The further back the documentary goes the more it is able to clearly discern distinct historical connections. As a pocket history of the early decades of the movement it is satisfyingly educational with personal testimonies linked to changing social mores and political activism. A neat timeline is created with causal relationships established between events happening in the civil rights movements in the US, the Stonewall riots, the development of Gay Liberation, and legislative shifts in the UK. It loses its crispness as it moves into recent events whose full implications are not yet clear.

Some of it is wishful. It suggests there was a strategic pincer movement between the lobbying of Stonewall UK and the direct actions of Outrage UK. In reality there was friction between them. Legislators preferred Stonewalls open hand rather than risk a slap from Outrage. Both groups worked in driving change so, deliberate or not, the film shows that differences are a source of strength.

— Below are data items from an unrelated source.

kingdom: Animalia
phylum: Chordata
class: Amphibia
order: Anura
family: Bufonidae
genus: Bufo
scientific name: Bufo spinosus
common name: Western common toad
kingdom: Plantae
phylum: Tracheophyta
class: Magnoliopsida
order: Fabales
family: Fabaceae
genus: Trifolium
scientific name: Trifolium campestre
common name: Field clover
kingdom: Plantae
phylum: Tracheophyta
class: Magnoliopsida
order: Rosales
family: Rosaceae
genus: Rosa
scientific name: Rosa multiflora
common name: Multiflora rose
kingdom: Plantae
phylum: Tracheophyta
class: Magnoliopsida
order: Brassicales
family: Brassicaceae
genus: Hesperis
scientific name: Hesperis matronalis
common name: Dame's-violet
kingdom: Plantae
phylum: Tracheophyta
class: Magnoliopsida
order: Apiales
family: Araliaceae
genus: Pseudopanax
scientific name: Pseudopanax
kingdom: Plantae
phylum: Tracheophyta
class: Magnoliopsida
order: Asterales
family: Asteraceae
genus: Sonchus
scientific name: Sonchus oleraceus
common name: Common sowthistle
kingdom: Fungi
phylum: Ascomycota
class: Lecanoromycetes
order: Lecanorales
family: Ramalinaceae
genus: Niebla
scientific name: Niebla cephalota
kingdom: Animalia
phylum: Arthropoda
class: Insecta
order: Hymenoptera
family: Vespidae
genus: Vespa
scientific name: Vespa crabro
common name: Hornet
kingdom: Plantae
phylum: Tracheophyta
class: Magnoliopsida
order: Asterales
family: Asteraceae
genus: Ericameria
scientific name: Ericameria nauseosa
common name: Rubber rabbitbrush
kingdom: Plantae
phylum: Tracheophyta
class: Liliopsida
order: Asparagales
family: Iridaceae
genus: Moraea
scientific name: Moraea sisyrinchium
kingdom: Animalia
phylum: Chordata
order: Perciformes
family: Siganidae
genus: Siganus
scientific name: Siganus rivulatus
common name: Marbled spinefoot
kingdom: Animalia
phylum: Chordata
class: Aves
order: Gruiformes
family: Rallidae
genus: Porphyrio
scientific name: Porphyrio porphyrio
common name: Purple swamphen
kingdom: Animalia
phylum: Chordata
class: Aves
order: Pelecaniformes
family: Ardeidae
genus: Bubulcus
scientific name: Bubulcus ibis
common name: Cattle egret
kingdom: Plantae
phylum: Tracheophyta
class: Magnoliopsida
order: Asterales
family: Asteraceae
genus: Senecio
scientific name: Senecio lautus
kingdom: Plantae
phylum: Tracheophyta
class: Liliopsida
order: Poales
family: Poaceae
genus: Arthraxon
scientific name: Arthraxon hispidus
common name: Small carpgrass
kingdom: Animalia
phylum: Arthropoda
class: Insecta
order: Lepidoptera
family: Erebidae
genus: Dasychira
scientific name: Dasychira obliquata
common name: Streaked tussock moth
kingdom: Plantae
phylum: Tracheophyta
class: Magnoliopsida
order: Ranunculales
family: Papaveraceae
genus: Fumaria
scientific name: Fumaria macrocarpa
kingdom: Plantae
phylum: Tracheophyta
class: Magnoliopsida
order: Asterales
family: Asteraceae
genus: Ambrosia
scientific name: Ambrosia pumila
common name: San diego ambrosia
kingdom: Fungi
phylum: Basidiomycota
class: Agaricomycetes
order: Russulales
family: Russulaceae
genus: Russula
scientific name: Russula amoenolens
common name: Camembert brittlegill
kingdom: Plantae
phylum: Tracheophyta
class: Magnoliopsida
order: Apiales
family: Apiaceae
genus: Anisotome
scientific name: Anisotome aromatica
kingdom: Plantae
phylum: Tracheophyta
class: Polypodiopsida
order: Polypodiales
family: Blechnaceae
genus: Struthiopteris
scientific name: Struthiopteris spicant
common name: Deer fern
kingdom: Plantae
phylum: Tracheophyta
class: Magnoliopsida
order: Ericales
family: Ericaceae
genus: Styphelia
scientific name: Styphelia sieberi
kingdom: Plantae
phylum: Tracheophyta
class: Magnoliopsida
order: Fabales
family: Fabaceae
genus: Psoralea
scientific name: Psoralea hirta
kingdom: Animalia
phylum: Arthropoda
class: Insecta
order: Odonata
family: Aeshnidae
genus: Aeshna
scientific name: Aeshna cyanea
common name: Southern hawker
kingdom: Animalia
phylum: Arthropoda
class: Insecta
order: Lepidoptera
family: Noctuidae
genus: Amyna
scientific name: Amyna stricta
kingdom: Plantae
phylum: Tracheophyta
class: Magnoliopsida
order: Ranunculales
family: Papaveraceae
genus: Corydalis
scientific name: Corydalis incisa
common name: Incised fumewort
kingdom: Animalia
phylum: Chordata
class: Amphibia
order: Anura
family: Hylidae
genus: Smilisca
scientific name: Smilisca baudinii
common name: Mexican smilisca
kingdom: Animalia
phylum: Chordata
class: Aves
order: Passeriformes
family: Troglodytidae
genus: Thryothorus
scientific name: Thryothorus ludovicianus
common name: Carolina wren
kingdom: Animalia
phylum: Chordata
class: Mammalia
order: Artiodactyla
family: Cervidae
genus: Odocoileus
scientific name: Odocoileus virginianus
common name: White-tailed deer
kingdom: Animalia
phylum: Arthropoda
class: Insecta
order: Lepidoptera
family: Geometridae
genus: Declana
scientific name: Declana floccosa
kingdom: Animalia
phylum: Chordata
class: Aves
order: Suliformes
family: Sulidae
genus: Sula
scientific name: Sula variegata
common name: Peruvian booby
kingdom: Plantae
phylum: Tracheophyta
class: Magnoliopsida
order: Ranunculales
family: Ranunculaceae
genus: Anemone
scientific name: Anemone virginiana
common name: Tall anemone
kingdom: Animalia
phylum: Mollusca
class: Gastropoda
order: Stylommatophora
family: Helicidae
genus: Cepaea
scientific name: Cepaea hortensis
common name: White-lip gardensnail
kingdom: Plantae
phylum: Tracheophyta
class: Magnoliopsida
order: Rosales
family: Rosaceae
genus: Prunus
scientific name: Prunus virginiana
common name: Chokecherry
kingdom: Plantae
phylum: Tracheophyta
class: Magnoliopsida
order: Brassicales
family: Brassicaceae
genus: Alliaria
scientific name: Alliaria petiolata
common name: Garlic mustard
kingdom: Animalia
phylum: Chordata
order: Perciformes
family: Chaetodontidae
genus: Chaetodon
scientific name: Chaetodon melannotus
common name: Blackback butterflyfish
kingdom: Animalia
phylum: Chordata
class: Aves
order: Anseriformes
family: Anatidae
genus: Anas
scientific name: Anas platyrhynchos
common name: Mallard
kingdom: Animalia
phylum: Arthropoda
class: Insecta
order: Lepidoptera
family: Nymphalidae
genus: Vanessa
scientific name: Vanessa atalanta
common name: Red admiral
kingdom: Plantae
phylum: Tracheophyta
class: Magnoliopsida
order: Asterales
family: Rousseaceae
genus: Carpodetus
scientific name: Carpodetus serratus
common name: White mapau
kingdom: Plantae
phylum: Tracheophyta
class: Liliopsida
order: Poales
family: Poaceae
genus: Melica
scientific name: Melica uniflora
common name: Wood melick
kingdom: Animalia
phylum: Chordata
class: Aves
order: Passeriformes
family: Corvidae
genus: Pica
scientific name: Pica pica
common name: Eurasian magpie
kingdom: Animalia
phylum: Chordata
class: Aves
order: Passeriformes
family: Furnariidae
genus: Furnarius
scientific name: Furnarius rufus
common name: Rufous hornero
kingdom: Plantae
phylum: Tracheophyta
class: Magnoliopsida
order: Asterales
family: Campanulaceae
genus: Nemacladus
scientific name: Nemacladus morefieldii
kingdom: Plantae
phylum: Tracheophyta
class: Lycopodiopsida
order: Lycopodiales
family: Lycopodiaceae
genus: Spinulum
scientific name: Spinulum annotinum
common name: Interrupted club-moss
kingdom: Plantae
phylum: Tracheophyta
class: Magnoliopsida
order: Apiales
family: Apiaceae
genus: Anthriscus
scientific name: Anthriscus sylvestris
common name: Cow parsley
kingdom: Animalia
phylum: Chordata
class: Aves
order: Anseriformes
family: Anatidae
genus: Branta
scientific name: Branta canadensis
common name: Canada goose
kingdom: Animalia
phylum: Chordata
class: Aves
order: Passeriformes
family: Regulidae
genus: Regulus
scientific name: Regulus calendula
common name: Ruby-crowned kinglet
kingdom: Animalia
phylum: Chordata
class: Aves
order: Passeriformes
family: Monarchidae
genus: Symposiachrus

Each part of the rainbow gets given some light. Issues of gender, race, class, ability, immigrant status all have a moment and a voice. The conclusion is that equality is not won without it being won for everyone. It is a generous, but over ambitious, attempt to reduce the burden of each part of the spectrum having to explain themselves to the rest repeatedly. Before the next argument inevitably rises it is worth the effort of watching. Not that it’s a huge effort, as history lessons go it is one of the more interesting ones.